All in all, it was a relief when, after some half an hour of sherry-drinking and congratulatory chit-chat, the College Butler announced that dinner was served, and the celebrants proceeded along a private corridor directly to Hall. After the beauties of the Fellows' Garden and the Master's lodgings, Peter was disappointed to discover that the Hall had been "improved" by those tireless modernizers, the Victorians. The sombre wood panelling and beams sorted ill with the black-and-white tiled floor, and the eminent Christ's alumni, whose portraits gazed down upon the diners, seemed to a man to be frowning their displeasure at what had been done to their domain in the name of progress.
Thanks to Sir John's manoeuvrings, Wimsey found himself once again next to Kuryakin, seated directly beneath a portrait of an elderly Charles Darwin, whose beard was so long, and rendered with such loving attention to detail, that his lordship was rather afraid he would find bits of it floating in his soup.
The evening was, taken all in all, a rather depressing experience. The food was designed more to encourage academic excellence than sybaritic ecstasies, and the conversation consisted of the usual High Table more-erudite-than-thou one-upmanship, with the additional frisson of traditional Oxbridge rivalry to give spice to the drawling display of learning. The young, he had been warned, would be boisterous, having wiped St John's eye in a fair fight. Wimsey hoped there would not be any bun-throwing. At his age, that sort of thing no longer seemed as much fun as it once had, and he was relieved when it became apparent that the euphoria of victory was expressing itself in nothing more damaging to the dress than a few riotous songs.
The Man of the Match, seated to his left, observed the hilarity with an air of sullen disapproval that Peter found rather provoking.
"Nice to see young people enjoying themselves, what?" he bellowed into Kuryakin's ear, over the noise of a particularly vulgar rendition of the Eton Boating Song.
"High Table certainly offers an excellent vantage point from which to observe the benefits conferred by a public school education," responded the Russian. Were it not for these outbursts, one might have thought him shy; but having been on the receiving end of rather more pieces of blistering sarcasm than was comfortable, Peter suspected it was camouflage. It seemed that, since pumping was getting him nowhere, he would have to try more direct methods.
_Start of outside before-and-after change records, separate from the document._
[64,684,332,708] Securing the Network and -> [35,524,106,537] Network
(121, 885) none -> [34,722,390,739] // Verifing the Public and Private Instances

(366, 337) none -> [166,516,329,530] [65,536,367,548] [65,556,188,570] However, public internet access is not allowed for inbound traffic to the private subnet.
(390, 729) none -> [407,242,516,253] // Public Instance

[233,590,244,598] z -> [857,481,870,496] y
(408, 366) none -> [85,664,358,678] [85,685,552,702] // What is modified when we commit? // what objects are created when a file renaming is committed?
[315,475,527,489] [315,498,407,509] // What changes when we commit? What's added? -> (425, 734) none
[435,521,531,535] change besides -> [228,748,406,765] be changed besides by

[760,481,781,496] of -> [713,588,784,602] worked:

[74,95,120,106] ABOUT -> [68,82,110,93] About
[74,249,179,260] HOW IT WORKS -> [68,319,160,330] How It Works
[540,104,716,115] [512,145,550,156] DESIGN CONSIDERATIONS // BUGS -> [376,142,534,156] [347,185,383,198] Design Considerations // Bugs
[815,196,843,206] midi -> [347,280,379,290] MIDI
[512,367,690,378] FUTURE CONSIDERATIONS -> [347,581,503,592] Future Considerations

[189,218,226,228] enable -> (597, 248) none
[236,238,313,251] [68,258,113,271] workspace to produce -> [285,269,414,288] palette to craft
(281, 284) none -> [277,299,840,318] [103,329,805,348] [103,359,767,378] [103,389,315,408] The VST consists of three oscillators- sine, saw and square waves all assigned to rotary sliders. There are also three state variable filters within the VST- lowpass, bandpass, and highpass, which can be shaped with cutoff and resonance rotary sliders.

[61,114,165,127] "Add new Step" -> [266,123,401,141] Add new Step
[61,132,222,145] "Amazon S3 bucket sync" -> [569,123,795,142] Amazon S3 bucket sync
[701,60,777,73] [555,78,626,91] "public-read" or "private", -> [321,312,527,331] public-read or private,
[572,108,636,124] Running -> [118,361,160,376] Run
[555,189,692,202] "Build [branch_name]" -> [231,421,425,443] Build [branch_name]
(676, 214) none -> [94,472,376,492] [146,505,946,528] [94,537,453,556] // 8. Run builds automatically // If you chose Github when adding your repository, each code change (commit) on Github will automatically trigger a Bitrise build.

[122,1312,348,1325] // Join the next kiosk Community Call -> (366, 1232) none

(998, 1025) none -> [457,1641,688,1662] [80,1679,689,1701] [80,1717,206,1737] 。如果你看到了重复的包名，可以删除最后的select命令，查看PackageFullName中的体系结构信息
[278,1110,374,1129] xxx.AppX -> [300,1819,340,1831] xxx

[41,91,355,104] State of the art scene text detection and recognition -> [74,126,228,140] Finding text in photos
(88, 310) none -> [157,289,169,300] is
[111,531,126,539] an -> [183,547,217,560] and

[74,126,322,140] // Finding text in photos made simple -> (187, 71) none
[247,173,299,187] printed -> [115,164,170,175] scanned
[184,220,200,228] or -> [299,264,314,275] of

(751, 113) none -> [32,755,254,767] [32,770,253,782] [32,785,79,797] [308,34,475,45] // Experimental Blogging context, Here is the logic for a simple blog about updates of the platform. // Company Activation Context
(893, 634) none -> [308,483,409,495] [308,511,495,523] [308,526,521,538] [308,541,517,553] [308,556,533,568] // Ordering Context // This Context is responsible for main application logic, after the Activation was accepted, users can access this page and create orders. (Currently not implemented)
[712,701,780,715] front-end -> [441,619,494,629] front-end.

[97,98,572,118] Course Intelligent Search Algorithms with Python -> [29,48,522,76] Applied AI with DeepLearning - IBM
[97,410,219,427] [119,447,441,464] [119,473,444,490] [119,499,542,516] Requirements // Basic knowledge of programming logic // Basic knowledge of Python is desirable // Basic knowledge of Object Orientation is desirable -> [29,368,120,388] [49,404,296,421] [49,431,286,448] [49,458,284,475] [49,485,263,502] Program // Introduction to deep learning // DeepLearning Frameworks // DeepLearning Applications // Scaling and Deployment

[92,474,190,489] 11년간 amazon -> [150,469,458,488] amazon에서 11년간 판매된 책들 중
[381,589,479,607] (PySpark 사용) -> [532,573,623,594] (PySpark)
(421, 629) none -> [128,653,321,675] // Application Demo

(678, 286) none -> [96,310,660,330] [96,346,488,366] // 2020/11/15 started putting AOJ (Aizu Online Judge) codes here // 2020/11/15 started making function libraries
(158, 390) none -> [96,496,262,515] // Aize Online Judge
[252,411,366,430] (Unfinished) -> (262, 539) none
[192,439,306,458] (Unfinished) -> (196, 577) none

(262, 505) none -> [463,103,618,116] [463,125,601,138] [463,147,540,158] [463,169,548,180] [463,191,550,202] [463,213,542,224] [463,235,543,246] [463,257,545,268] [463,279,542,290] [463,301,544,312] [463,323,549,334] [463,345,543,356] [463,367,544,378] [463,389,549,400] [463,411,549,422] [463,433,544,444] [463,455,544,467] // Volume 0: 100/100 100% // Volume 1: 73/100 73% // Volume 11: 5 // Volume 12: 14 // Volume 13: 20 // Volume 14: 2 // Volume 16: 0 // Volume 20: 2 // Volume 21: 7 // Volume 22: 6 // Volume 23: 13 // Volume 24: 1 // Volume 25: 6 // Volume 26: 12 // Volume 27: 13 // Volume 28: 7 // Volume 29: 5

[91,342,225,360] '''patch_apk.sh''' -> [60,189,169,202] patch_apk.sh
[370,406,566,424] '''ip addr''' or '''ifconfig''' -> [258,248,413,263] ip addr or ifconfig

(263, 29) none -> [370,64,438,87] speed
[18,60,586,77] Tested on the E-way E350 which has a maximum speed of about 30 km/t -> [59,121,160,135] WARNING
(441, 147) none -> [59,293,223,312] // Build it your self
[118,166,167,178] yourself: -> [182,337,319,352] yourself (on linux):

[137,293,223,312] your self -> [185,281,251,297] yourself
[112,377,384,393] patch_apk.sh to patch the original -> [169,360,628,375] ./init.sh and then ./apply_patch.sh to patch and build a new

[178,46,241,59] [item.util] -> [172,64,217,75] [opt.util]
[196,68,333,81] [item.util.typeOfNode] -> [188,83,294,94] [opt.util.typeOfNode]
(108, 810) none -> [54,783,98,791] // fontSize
"Nasty piece of business with your Maths Fellow," he observed.
There was no getting away from it. Kuryakin jumped, then followed up this suspicious reaction by shooting Peter a glance that was quite evidently startled. On Peter's right, the Master bent a less obvious ear in their direction.
"Odd thing, his leaving no suicide note," said Wimsey, laying out the bait, his gaze never wavering from his neighbour's face. "Makes one wonder if there was anything funny going on. In my experience suicide without any kind of parting note is very unusual, even if it's only a 'Farewell, cruel world,' sort of thing. One may still turn up, of course. What do you think?"
Kuryakin's face was unnaturally devoid of expression, as if he had pulled on a mask, but his eyes slid past his interrogator and on to the Master. Sir John, caught blatantly eavesdropping, chose to brazen it out and met his gaze full on. Kuryakin blinked hastily away and dropped his eyes to his plate. From that moment on, he refused to be drawn into any further conversation, his attention apparently fully occupied by the task of grappling with his beef bourguignon.